AIM OF THE EXERCISE :: Recast the text lines in the records below as a Markdown table with the columns Row and Text, giving each line a row number and skipping blank lines. Leave the pictures out of the table.

---------- DATASET EXCERPTS ----------

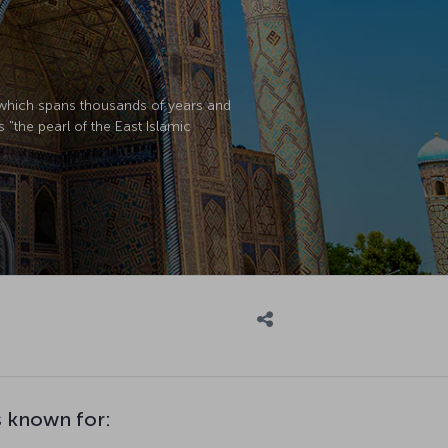
y which spans thousands of years and
s "the pearl of the East Islamic
 known for:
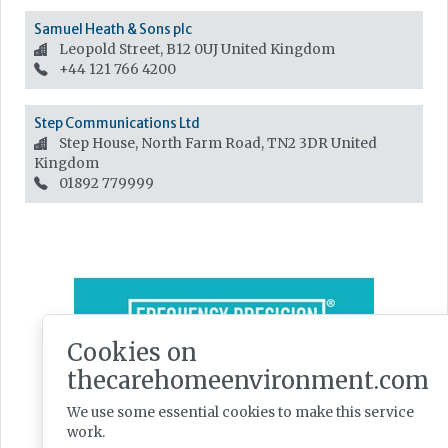
Samuel Heath & Sons plc
Leopold Street, B12 0UJ
United Kingdom
+44 121 766 4200
Step Communications Ltd
Step House, North Farm Road, TN2 3DR
United
Kingdom
01892 779999
Cookies on
thecarehomeenvironment.com
We use some essential cookies to make this service
work.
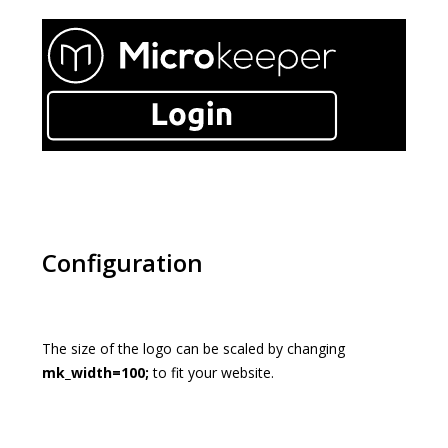
Configuration
The size of the logo can be scaled by changing
mk_width=100;
to fit your website.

----------

RESPONSE TO THE TASK ::
| Row | Text |
|---|---|
| 1 | y which spans thousands of years and |
| 2 | s "the pearl of the East Islamic |
| 3 |  known for: |
| 4 | Samuel Heath & Sons plc |
| 5 | Leopold Street, B12 0UJ |
| 6 | United Kingdom |
| 7 | +44 121 766 4200 |
| 8 | Step Communications Ltd |
| 9 | Step House, North Farm Road, TN2 3DR |
| 10 | United |
| 11 | Kingdom |
| 12 | 01892 779999 |
| 13 | Cookies on |
| 14 | thecarehomeenvironment.com |
| 15 | We use some essential cookies to make this service |
| 16 | work. |
| 17 | Configuration |
| 18 | The size of the logo can be scaled by changing |
| 19 | mk_width=100; |
| 20 | to fit your website. |